:: Text block

When I tell people about my blogging hobby, it’s not uncommon to hear the response, “What is beer hiking?”  For me, hiking is about so much more than exercise – or a walk in the woods – or getting from point A to point B. It’s really more about the sum of all of the sensory experiences along the way – sights, smells, sounds, textures can all be savored in small bits and connected to the memory of a hike. Newness or familiarity can be another aspect of the memory – a novel experience tends to be memorable although the familiar can also generate a comfortable, warm memory.

on the 13 Brewery Trail

I find that adding a beer into the mix, whether during or after the hike adds yet another layer of sensory experience that isn’t naturally there on a hike.   Beer adds its own set of sights, smells, texture, and tastes.  Often a beer hike also increases prospects for interesting cultural experiences.  That might mean tasting the local style of brew, listening to the music, observing local characters and local customs, and talking both with travelers and locals over a beer.

Albstadt Hike
lunch along the way

For me, a beer hike can take many different forms.  There is the simple ‘enjoy a beer after the hike’.  Another form is the ‘carry beer with on the hike and stop in a beautiful place to enjoy it” approach.  Another approach is to research and complete hikes where there are breweries or other interesting beer-drinking venues along the route.  This last approach (my personal favorite) can either be out in the wild or countryside, or it can take the form of an ‘urban beer hike’ or walk.

Spanish Peaks snack

There really aren’t any rules other than to be safe and have fun.  There is considerable opportunity for creativity in planning the route or hike … and beer always tastes better to me in conjunction with a beer hike.

The best beer in the world is the one you have after a nice hike

author (right) at the end of a hike in Bamberg

Stories and images about beer hikes are a prominent part of Prime Passages and I’m also doing some beer bike rides from time-to-time.  Have a look at some of the stories here.  Hopefully, they’ll inspire you to invent your own beer hikes.   If you do and you want to share your beer hiking experiences with others, there is a public Facebook group called Lovers of Beer, Hiking, and Travel that exists for just that purpose.

With all of that said, beer hiking can certainly be a different thing for different people, though.  So I queried some fellow beer hikers for their perspectives (below) and I hope that readers will contribute their own perspectives as well by commenting on this post.


Rich Carbonara, the Beerwanderer is an American ex-pat living in the Munich area.  He leads hikes in Bavaria and is the author of Beer Hiking Bavaria.

Rich Carbonara

How do you define “beer hiking”?

::::
:: Excerpted records

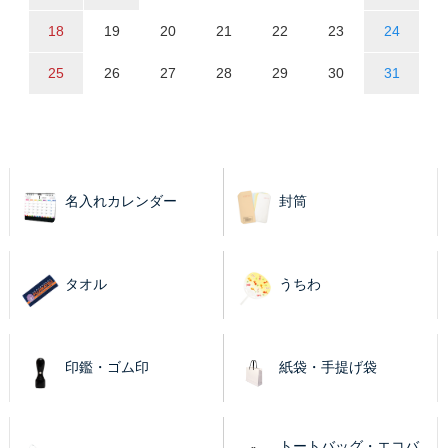
18
19
20
21
22
23
24
25
26
27
28
29
30
31
名入れカレンダー
封筒
タオル
うちわ
印鑑・ゴム印
紙袋・手提げ袋
トートバッグ・エコバ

::::

Parts of the exercise →
(A) From the beer hiking text, set down everything from "Albstadt Hike" down to "hike’ or walk.".
(B) List the different forms a beer hike can take, according to the beer hiking text.

Answers to each task →
(A)
Albstadt Hike
lunch along the way

For me, a beer hike can take many different forms.  There is the simple ‘enjoy a beer after the hike’.  Another form is the ‘carry beer with on the hike and stop in a beautiful place to enjoy it” approach.  Another approach is to research and complete hikes where there are breweries or other interesting beer-drinking venues along the route.  This last approach (my personal favorite) can either be out in the wild or countryside, or it can take the form of an ‘urban beer hike’ or walk.

(B)
- Enjoying a beer after the hike
- Carrying beer on the hike and stopping in a beautiful place to enjoy it
- Researching and completing hikes with breweries or other interesting beer-drinking venues along the route